TO-DO ITEM:
Look through the records below for the line with "X96824800Y-141195700D03*". Return that line and each one after it up to and including the line with "X107442000Y-79001500D03*", exactly.

*** Begin section ***

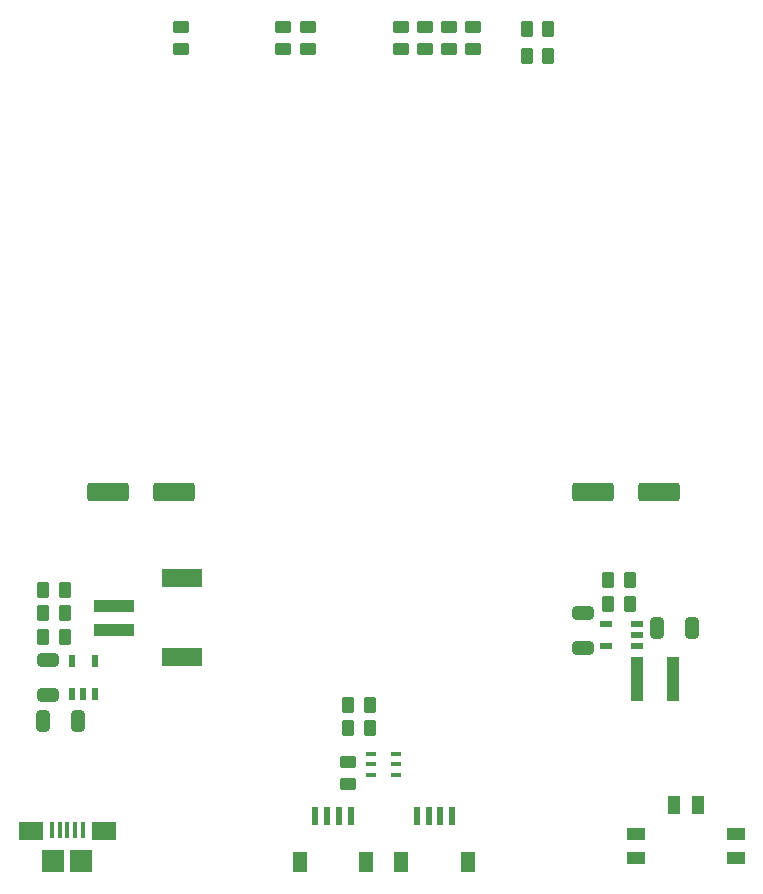
<source format=gbr>
%TF.GenerationSoftware,KiCad,Pcbnew,9.0.1-1.fc42*%
%TF.CreationDate,2025-04-23T08:50:20-04:00*%
%TF.ProjectId,roversa2,726f7665-7273-4613-922e-6b696361645f,rev?*%
%TF.SameCoordinates,Original*%
%TF.FileFunction,Paste,Bot*%
%TF.FilePolarity,Positive*%
%FSLAX46Y46*%
G04 Gerber Fmt 4.6, Leading zero omitted, Abs format (unit mm)*
G04 Created by KiCad (PCBNEW 9.0.1-1.fc42) date 2025-04-23 08:50:20*
%MOMM*%
%LPD*%
G01*
G04 APERTURE LIST*
G04 Aperture macros list*
%AMRoundRect*
0 Rectangle with rounded corners*
0 $1 Rounding radius*
0 $2 $3 $4 $5 $6 $7 $8 $9 X,Y pos of 4 corners*
0 Add a 4 corners polygon primitive as box body*
4,1,4,$2,$3,$4,$5,$6,$7,$8,$9,$2,$3,0*
0 Add four circle primitives for the rounded corners*
1,1,$1+$1,$2,$3*
1,1,$1+$1,$4,$5*
1,1,$1+$1,$6,$7*
1,1,$1+$1,$8,$9*
0 Add four rect primitives between the rounded corners*
20,1,$1+$1,$2,$3,$4,$5,0*
20,1,$1+$1,$4,$5,$6,$7,0*
20,1,$1+$1,$6,$7,$8,$9,0*
20,1,$1+$1,$8,$9,$2,$3,0*%
G04 Aperture macros list end*
%ADD10RoundRect,0.250000X-0.262500X-0.450000X0.262500X-0.450000X0.262500X0.450000X-0.262500X0.450000X0*%
%ADD11R,1.200000X1.800000*%
%ADD12R,0.600000X1.550000*%
%ADD13RoundRect,0.250000X0.262500X0.450000X-0.262500X0.450000X-0.262500X-0.450000X0.262500X-0.450000X0*%
%ADD14RoundRect,0.250000X-0.450000X0.262500X-0.450000X-0.262500X0.450000X-0.262500X0.450000X0.262500X0*%
%ADD15R,1.100000X0.600000*%
%ADD16R,1.100000X3.700000*%
%ADD17RoundRect,0.250000X0.325000X0.650000X-0.325000X0.650000X-0.325000X-0.650000X0.325000X-0.650000X0*%
%ADD18R,0.900000X0.450000*%
%ADD19R,1.500000X1.000000*%
%ADD20R,1.000000X1.500000*%
%ADD21RoundRect,0.250000X-1.500000X-0.550000X1.500000X-0.550000X1.500000X0.550000X-1.500000X0.550000X0*%
%ADD22R,2.100000X1.600000*%
%ADD23R,1.900000X1.900000*%
%ADD24RoundRect,0.100000X0.100000X0.575000X-0.100000X0.575000X-0.100000X-0.575000X0.100000X-0.575000X0*%
%ADD25RoundRect,0.250000X0.650000X-0.325000X0.650000X0.325000X-0.650000X0.325000X-0.650000X-0.325000X0*%
%ADD26RoundRect,0.250000X-0.650000X0.325000X-0.650000X-0.325000X0.650000X-0.325000X0.650000X0.325000X0*%
%ADD27R,0.600000X1.100000*%
%ADD28R,3.400000X1.500000*%
%ADD29R,3.500000X1.000000*%
G04 APERTURE END LIST*
D10*
%TO.C,R9*%
X111990500Y-79613000D03*
X113815500Y-79613000D03*
%TD*%
D11*
%TO.C,J4*%
X106972800Y-147844000D03*
X101372800Y-147844000D03*
D12*
X105672800Y-143969000D03*
X104672800Y-143969000D03*
X103672800Y-143969000D03*
X102672800Y-143969000D03*
%TD*%
D10*
%TO.C,R7*%
X71046900Y-128778000D03*
X72871900Y-128778000D03*
%TD*%
D13*
%TO.C,R6*%
X72871900Y-124841000D03*
X71046900Y-124841000D03*
%TD*%
D14*
%TO.C,R13*%
X101346000Y-77176500D03*
X101346000Y-79001500D03*
%TD*%
D13*
%TO.C,R5*%
X72871900Y-126746000D03*
X71046900Y-126746000D03*
%TD*%
D14*
%TO.C,R10*%
X82677000Y-77176500D03*
X82677000Y-79001500D03*
%TD*%
D15*
%TO.C,U1*%
X121288200Y-127675600D03*
X121288200Y-128625600D03*
X121288200Y-129575600D03*
X118688200Y-129575600D03*
X118688200Y-127675600D03*
%TD*%
D16*
%TO.C,L1*%
X121358400Y-132308600D03*
X124358400Y-132308600D03*
%TD*%
D17*
%TO.C,C4*%
X73992000Y-135890000D03*
X71042000Y-135890000D03*
%TD*%
D10*
%TO.C,R8*%
X111990500Y-77327000D03*
X113815500Y-77327000D03*
%TD*%
D18*
%TO.C,D1*%
X100922800Y-138732800D03*
X100922800Y-139582800D03*
X100922800Y-140432800D03*
X98822800Y-140432800D03*
X98822800Y-139582800D03*
X98822800Y-138732800D03*
%TD*%
D13*
%TO.C,R2*%
X120722900Y-123926600D03*
X118897900Y-123926600D03*
%TD*%
D19*
%TO.C,SW1*%
X121222800Y-147500000D03*
X121222800Y-145500000D03*
X129722800Y-147500000D03*
X129722800Y-145500000D03*
D20*
X124472800Y-143000000D03*
X126472800Y-143000000D03*
%TD*%
D21*
%TO.C,C11*%
X117597800Y-116509800D03*
X123197800Y-116509800D03*
%TD*%
D13*
%TO.C,R17*%
X98677100Y-136524000D03*
X96852100Y-136524000D03*
%TD*%
D14*
%TO.C,R4*%
X96824800Y-139370700D03*
X96824800Y-141195700D03*
%TD*%
D22*
%TO.C,J1*%
X76172800Y-145221900D03*
D23*
X74272800Y-147771900D03*
X71872800Y-147771900D03*
D22*
X69972800Y-145221900D03*
D24*
X74372800Y-145096900D03*
X73722800Y-145096900D03*
X73072800Y-145096900D03*
X72422800Y-145096900D03*
X71772800Y-145096900D03*
%TD*%
D21*
%TO.C,C10*%
X76547800Y-116509800D03*
X82147800Y-116509800D03*
%TD*%
D25*
%TO.C,C1*%
X116762400Y-129719600D03*
X116762400Y-126769600D03*
%TD*%
D26*
%TO.C,C3*%
X71426000Y-130717500D03*
X71426000Y-133667500D03*
%TD*%
D14*
%TO.C,R12*%
X93472000Y-77176500D03*
X93472000Y-79001500D03*
%TD*%
D10*
%TO.C,R3*%
X96852100Y-134517400D03*
X98677100Y-134517400D03*
%TD*%
D27*
%TO.C,U2*%
X75392000Y-133587000D03*
X74442000Y-133587000D03*
X73492000Y-133587000D03*
X73492000Y-130787000D03*
X75392000Y-130787000D03*
%TD*%
D14*
%TO.C,R15*%
X105410000Y-77176500D03*
X105410000Y-79001500D03*
%TD*%
D28*
%TO.C,J2*%
X82753200Y-130505200D03*
X82753200Y-123805200D03*
D29*
X77003200Y-128155200D03*
X77003200Y-126155200D03*
%TD*%
D11*
%TO.C,J3*%
X98372800Y-147844000D03*
X92772800Y-147844000D03*
D12*
X97072800Y-143969000D03*
X96072800Y-143969000D03*
X95072800Y-143969000D03*
X94072800Y-143969000D03*
%TD*%
D14*
%TO.C,R16*%
X107442000Y-77176500D03*
X107442000Y-79001500D03*
%TD*%
%TO.C,R14*%
X103378000Y-77176500D03*
X103378000Y-79001500D03*
%TD*%
D17*
%TO.C,C2*%
X125984400Y-127990600D03*
X123034400Y-127990600D03*
%TD*%
D14*
%TO.C,R11*%
X91313000Y-77176500D03*
X91313000Y-79001500D03*
%TD*%
D13*
%TO.C,R1*%
X120722900Y-125958600D03*
X118897900Y-125958600D03*
%TD*%
M02*

</source>
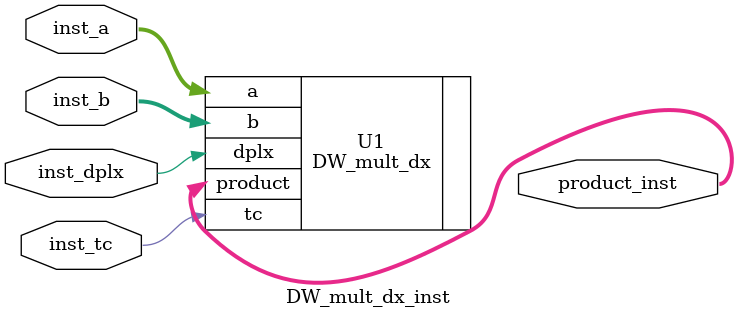
<source format=v>
module DW_mult_dx_inst(inst_a, inst_b, inst_tc, inst_dplx, product_inst);

  parameter width = 16;
  parameter p1_width = 8;

  input [width-1 : 0] inst_a;
  input [width-1 : 0] inst_b;
  input inst_tc;
  input inst_dplx;
  output [2*width-1 : 0] product_inst;

  // Instance of DW_mult_dx
  DW_mult_dx #(width, p1_width)
    U1 ( .a(inst_a),   .b(inst_b),   .tc(inst_tc),   .dplx(inst_dplx),
         .product(product_inst));

endmodule


</source>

*** End section ***

TASK ANSWER:
X96824800Y-141195700D03*
%TD*%
D22*
%TO.C,J1*%
X76172800Y-145221900D03*
D23*
X74272800Y-147771900D03*
X71872800Y-147771900D03*
D22*
X69972800Y-145221900D03*
D24*
X74372800Y-145096900D03*
X73722800Y-145096900D03*
X73072800Y-145096900D03*
X72422800Y-145096900D03*
X71772800Y-145096900D03*
%TD*%
D21*
%TO.C,C10*%
X76547800Y-116509800D03*
X82147800Y-116509800D03*
%TD*%
D25*
%TO.C,C1*%
X116762400Y-129719600D03*
X116762400Y-126769600D03*
%TD*%
D26*
%TO.C,C3*%
X71426000Y-130717500D03*
X71426000Y-133667500D03*
%TD*%
D14*
%TO.C,R12*%
X93472000Y-77176500D03*
X93472000Y-79001500D03*
%TD*%
D10*
%TO.C,R3*%
X96852100Y-134517400D03*
X98677100Y-134517400D03*
%TD*%
D27*
%TO.C,U2*%
X75392000Y-133587000D03*
X74442000Y-133587000D03*
X73492000Y-133587000D03*
X73492000Y-130787000D03*
X75392000Y-130787000D03*
%TD*%
D14*
%TO.C,R15*%
X105410000Y-77176500D03*
X105410000Y-79001500D03*
%TD*%
D28*
%TO.C,J2*%
X82753200Y-130505200D03*
X82753200Y-123805200D03*
D29*
X77003200Y-128155200D03*
X77003200Y-126155200D03*
%TD*%
D11*
%TO.C,J3*%
X98372800Y-147844000D03*
X92772800Y-147844000D03*
D12*
X97072800Y-143969000D03*
X96072800Y-143969000D03*
X95072800Y-143969000D03*
X94072800Y-143969000D03*
%TD*%
D14*
%TO.C,R16*%
X107442000Y-77176500D03*
X107442000Y-79001500D03*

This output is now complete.